The centre of the exhibition contains several Kingyo, some of which were rather large, of various colours (red, red and white and black) in a large glass water tank. This is displayed using a changing light routine that has an amazing effect. I learnt that it is called “Oiran” that in Japanese means courtesan. It mimics places in Japan where educated and artistic women used to meet during peaceful and politically stable periods that showcased the nation’s good economic growth, known as the Tokugawa period (Edo period) that spanned from the 16th to late 18th centuries.

Another view of the

Another view of the “Oiran”.

Other displays go from illuminated rounded fish tanks that resemble miniature infinity pools with the water maintaining surface tension at the edge of the glass, the “Kimonorium” that, as the name indicates, is presented as an ever-changing kimono design as the fish move and various background shapes projected onto the white outfit.


The “Kimonorium”.

The “Byoburium” follows a similar approach to show Japanese screens that depict the seasons although, because of the fish movements, they are always different! There are other displays including our favourite: a large fish tank where kaleidoscopic viewers have been placed to show the changing images as different fish swim past!


The “Byoburium”.


The “kaleidoscopic” tank. The idea is to look through the triangles.

A very beautiful display, but I value the very fine ecological balance behind it even more!

• **Problem to solve**: According to the goldfish exhibition text, what does the Japanese word "Oiran" mean? The material that comes next is separate from the goldfish exhibition text.

• **Information supplied**:
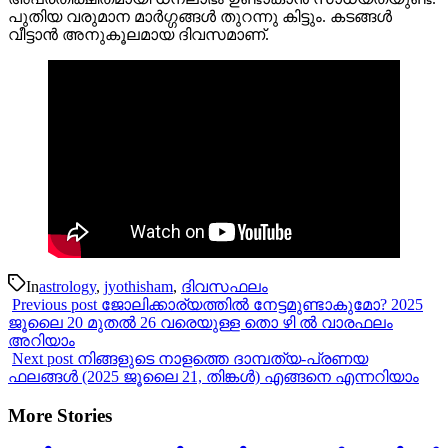
പുതിയ വരുമാന മാർഗ്ഗങ്ങൾ തുറന്നു കിട്ടും. കടങ്ങൾ
വീട്ടാൻ അനുകൂലമായ ദിവസമാണ്.
In
astrology
,
jyothisham
,
ദിവസഫലം
Previous post
ജോലിക്കാര്യത്തിൽ നേട്ടമുണ്ടാകുമോ? 2025
ജൂലൈ 20 മുതൽ 26 വരെയുള്ള തൊ ഴി ൽ വാരഫലം
അറിയാം
Next post
നിങ്ങളുടെ നാളത്തെ ദാമ്പത്യ-പ്രണയ
ഫലങ്ങൾ (2025 ജൂലൈ 21, തിങ്കൾ) എങ്ങനെ എന്നറിയാം
More Stories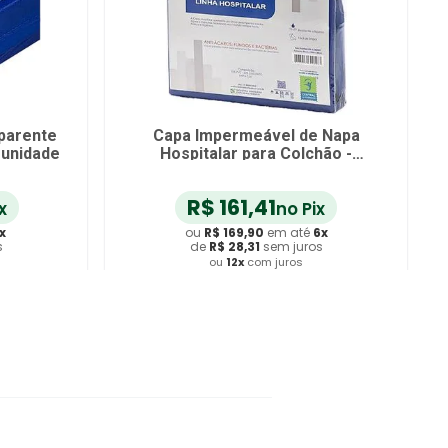
parente
Capa Impermeável de Napa
-unidade
Hospitalar para Colchão -
Solteiro - Zíper - 88cm x 1,88m x
20cm
R$
161
,
41
x
no Pix
x
ou
R$
169
,
90
em até
6
x
s
de
R$
28
,
31
sem juros
ou
12
x
com juros
ho
Adicionar ao Carrinho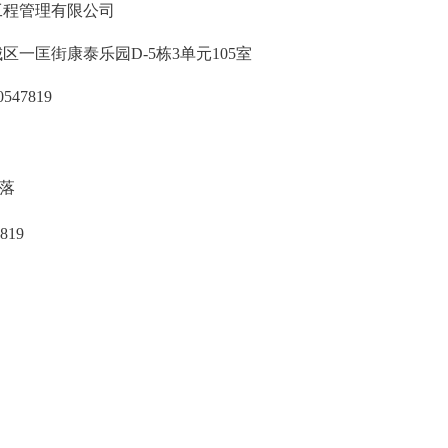
工程管理有限公司
区一匡街康泰乐园D-5栋3单元105室
0547819
落
7819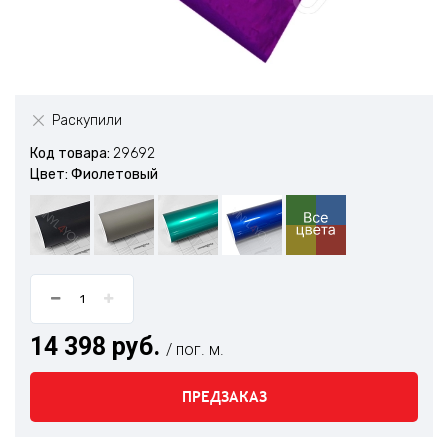
Раскупили
Код товара:
29692
Цвет: Фиолетовый
14 398 руб.
/ пог. м.
ПРЕДЗАКАЗ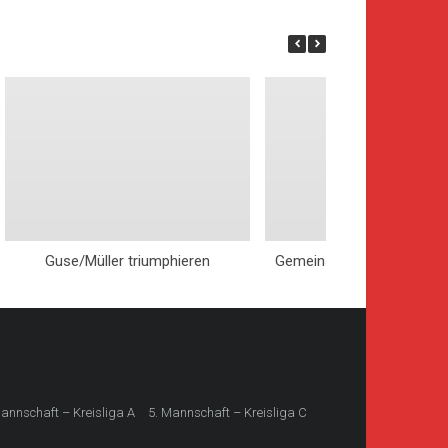
Guse/Müller triumphieren
Gemeinsam wachsen, ge
gestalten
Mannschaft – Kreisliga A
5. Mannschaft – Kreisliga C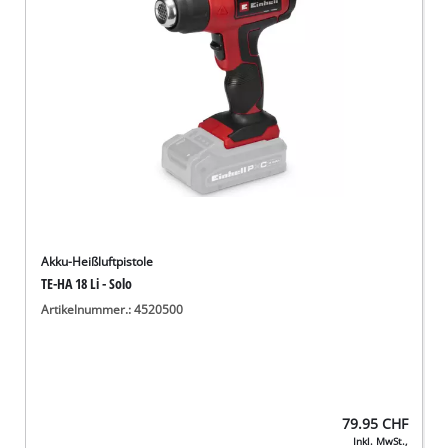
Deutsch
DE
Deutsch
English
Italiano
Français
Akku-Heißluftpistole
TE-HA 18 Li - Solo
Artikelnummer.: 4520500
79.95
CHF
Inkl. MwSt.,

• **Exercise solution**: Courtesan.